What you should do
Render the material from the line containing "<br>【節目名稱】：生活日常" through its final line as a Markdown table with two columns, No. and Text. Number each row and leave out blank lines.
[Opening Record excerpts section]
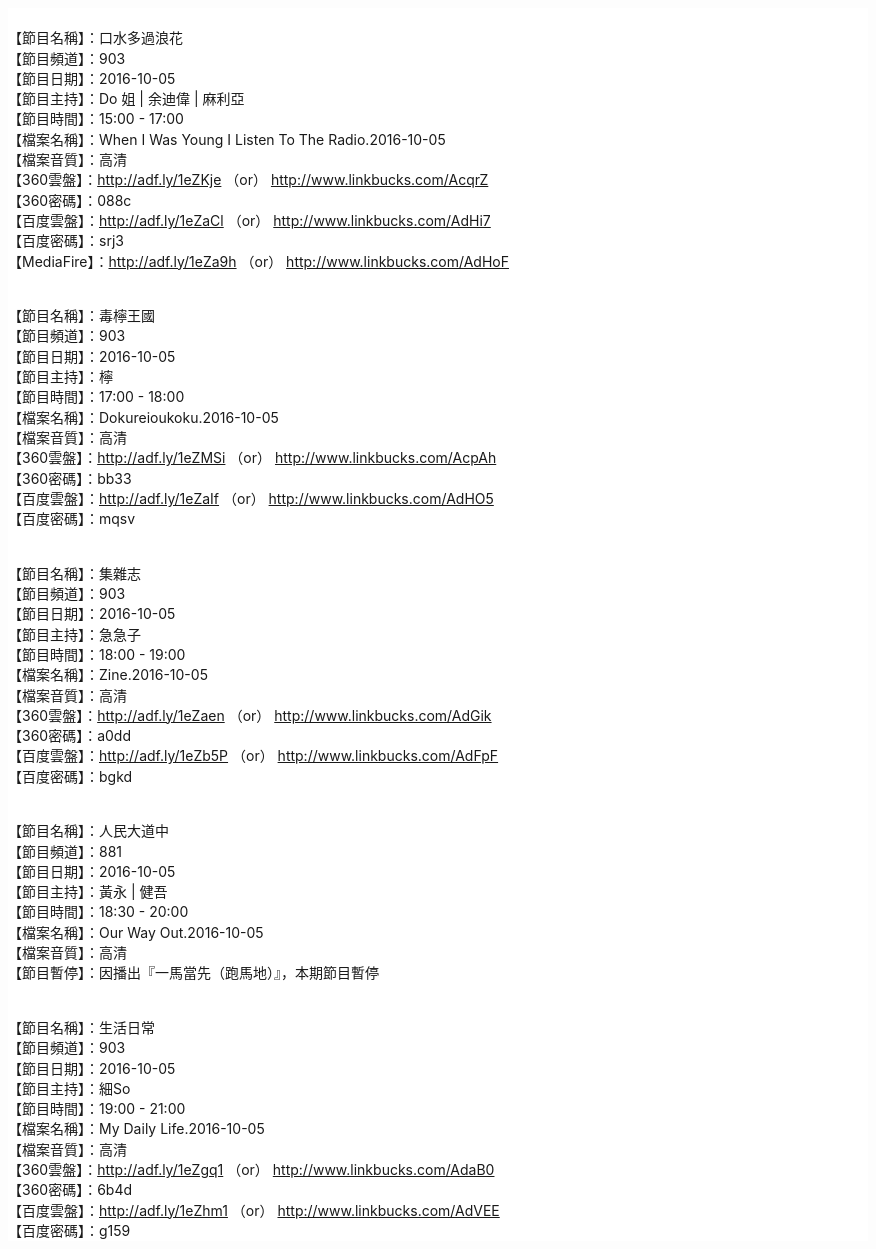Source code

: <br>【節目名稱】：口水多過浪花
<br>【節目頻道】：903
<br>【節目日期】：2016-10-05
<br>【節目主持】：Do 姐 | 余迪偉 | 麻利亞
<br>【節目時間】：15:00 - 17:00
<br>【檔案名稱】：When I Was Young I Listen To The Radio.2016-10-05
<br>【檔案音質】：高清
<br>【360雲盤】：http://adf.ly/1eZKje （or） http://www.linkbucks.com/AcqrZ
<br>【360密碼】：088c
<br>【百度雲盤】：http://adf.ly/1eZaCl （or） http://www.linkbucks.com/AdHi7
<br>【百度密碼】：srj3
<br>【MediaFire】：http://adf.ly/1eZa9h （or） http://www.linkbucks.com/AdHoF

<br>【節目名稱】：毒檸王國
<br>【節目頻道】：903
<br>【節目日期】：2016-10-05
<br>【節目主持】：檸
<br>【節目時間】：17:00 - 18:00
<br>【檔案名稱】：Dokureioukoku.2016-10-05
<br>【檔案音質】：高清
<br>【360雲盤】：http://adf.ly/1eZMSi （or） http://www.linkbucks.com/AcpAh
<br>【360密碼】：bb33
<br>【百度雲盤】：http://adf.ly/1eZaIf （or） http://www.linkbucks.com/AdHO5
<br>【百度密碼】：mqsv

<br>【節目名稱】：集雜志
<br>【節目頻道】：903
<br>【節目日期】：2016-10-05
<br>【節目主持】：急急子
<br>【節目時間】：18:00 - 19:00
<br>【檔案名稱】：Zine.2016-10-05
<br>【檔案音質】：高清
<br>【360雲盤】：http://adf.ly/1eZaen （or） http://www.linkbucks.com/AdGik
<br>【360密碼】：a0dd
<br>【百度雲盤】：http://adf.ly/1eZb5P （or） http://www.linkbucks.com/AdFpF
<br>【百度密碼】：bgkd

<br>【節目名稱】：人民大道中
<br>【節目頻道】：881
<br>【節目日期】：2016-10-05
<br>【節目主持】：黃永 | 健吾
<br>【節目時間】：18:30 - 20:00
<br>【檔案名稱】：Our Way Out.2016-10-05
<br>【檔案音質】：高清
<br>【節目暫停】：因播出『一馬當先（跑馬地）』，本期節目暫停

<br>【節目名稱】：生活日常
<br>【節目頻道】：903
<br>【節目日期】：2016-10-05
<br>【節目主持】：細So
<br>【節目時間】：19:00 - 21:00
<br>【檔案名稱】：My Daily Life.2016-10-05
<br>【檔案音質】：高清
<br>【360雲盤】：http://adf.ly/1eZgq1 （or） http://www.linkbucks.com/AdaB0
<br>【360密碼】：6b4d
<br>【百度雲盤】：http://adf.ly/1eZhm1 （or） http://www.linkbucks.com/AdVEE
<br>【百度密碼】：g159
[Closing Record excerpts section]
Answer to this task
| No. | Text |
|---|---|
| 1 | <br>【節目名稱】：生活日常 |
| 2 | <br>【節目頻道】：903 |
| 3 | <br>【節目日期】：2016-10-05 |
| 4 | <br>【節目主持】：細So |
| 5 | <br>【節目時間】：19:00 - 21:00 |
| 6 | <br>【檔案名稱】：My Daily Life.2016-10-05 |
| 7 | <br>【檔案音質】：高清 |
| 8 | <br>【360雲盤】：http://adf.ly/1eZgq1 （or） http://www.linkbucks.com/AdaB0 |
| 9 | <br>【360密碼】：6b4d |
| 10 | <br>【百度雲盤】：http://adf.ly/1eZhm1 （or） http://www.linkbucks.com/AdVEE |
| 11 | <br>【百度密碼】：g159 |